Afghanistan-Uzbekistan Friendship Bridge
Although not built with altruistic purposes in mind, the rail and road bridge, which was opened in 1982, is the only fixed transport link across the Afghan-Uzbek border. The bridge was built by the USSR to supply its troops in Afghanistan, and is featured in an iconic photograph of the last Soviet troops leaving the country. The Uzbek authorities shut down the bridge in 1997 when the Taliban was in power in Afghanistan. Reopened in 2001, it is one of landlocked Afghanistan’s main access points to the trade routes of Central Asia.

Mikrorayon
Mikrorayon (taken from the Russian word for micro-district, "микрорайон") is one of the most well known addresses in the Afghan capital. Located in western Kabul, construction of this complex of prefabricated residential buildings started in the 1960s. The ‘Khrushchevka’ buildings, which look like any of their counterparts in Russia and Eastern Europe, were built to bring the Soviet vision of modernity to the people of Afghanistan.

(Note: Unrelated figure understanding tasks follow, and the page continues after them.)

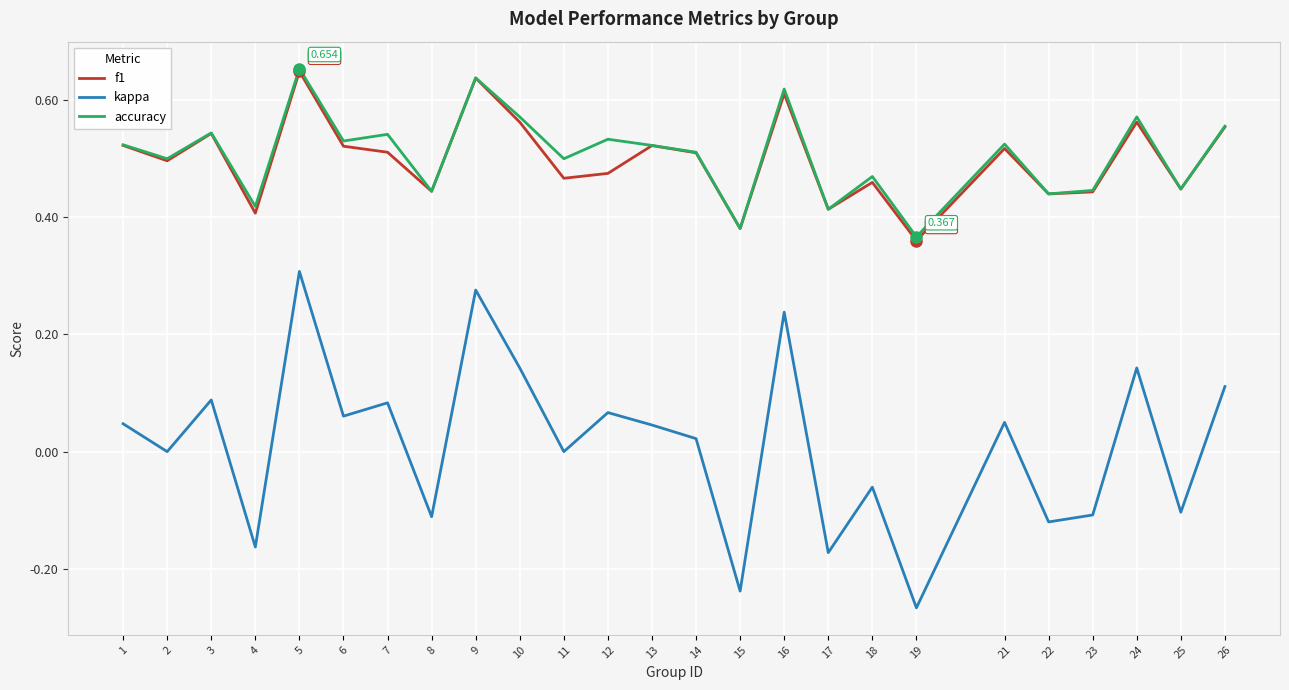

What is the sum of all f1 values?

12.5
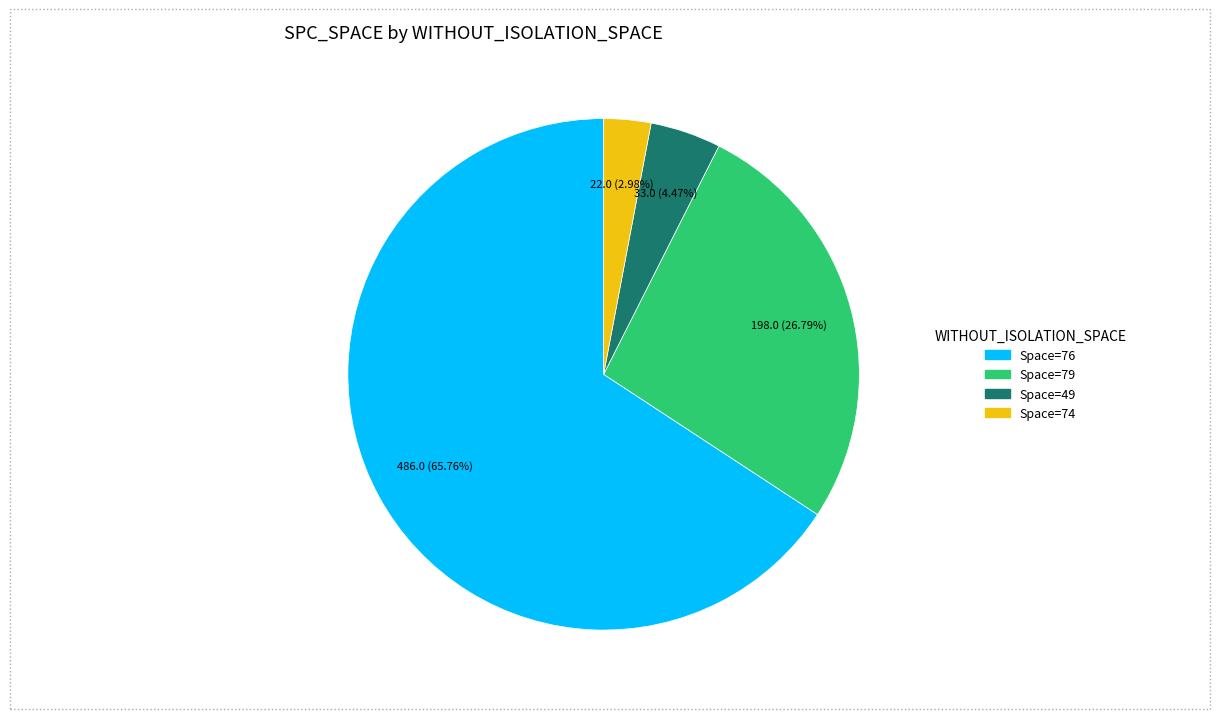

Does any single category account for the majority?

Yes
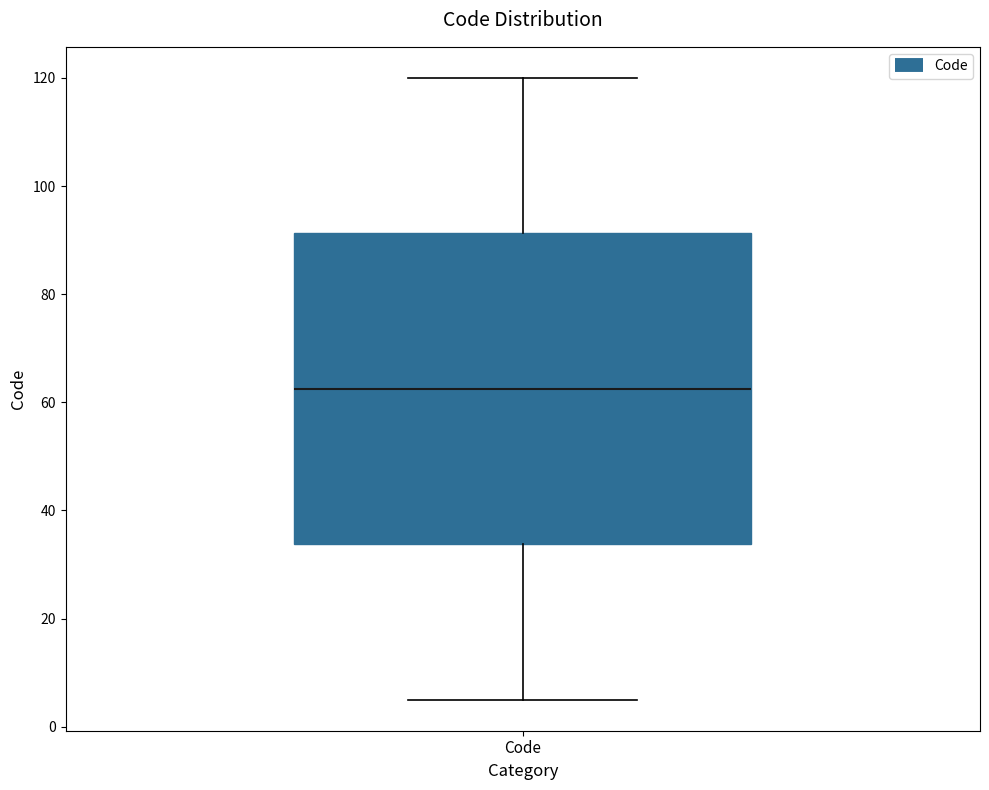

Read this box plot against the y-axis: the position of the median line, the range covered by the box, and the ends of both whiskers. The values are not printed on the chart, so give them approximately, as read against the axis.

median 62, box 34 to 92, whiskers 6 to 120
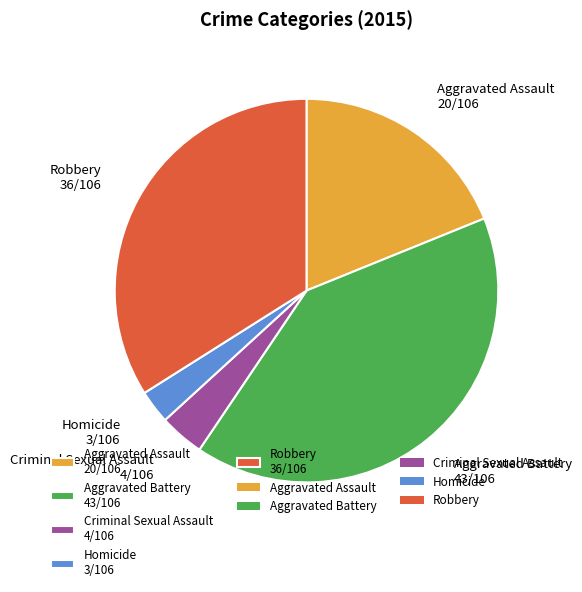

Do Criminal Sexual Assault and Robbery together represent more than half of the pie?

No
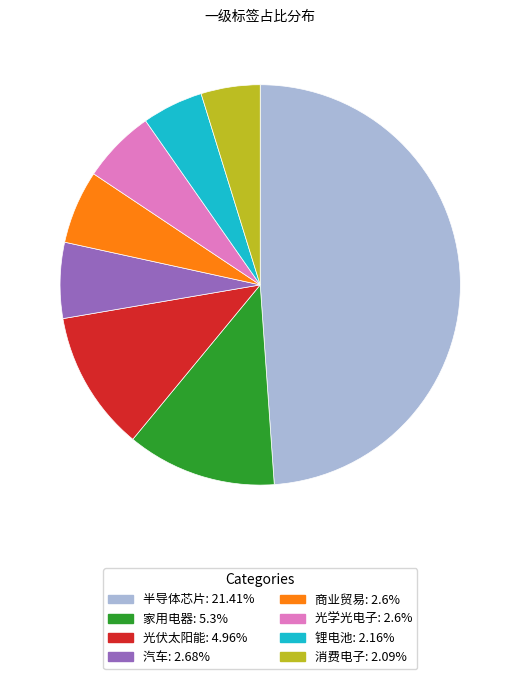

Is the sum of 商业贸易: 2.6% and 半导体芯片: 21.41% greater than half?

Yes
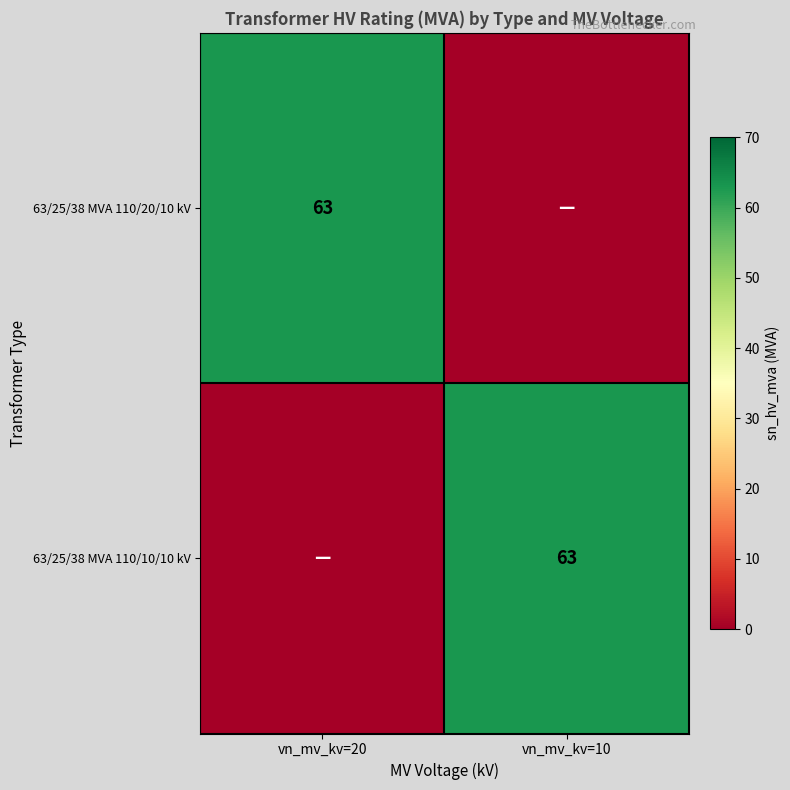

Is it true that 63/25/38 MVA 110/10/10 kV equals 112 at vn_mv_kv=10?

False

The Mikrorayon did not just house the elite of Kabul, but was also home to the middle and working classes. A second wave of buildings was built in the 1980s when there was a larger presence of Russians in Afghanistan. In 2012, the New York Times, wrote that even though the Mikrorayon was “cramped, run-down and patched,” it still had “some of the most prized homes for Kabul’s educated and wealthier middle class.”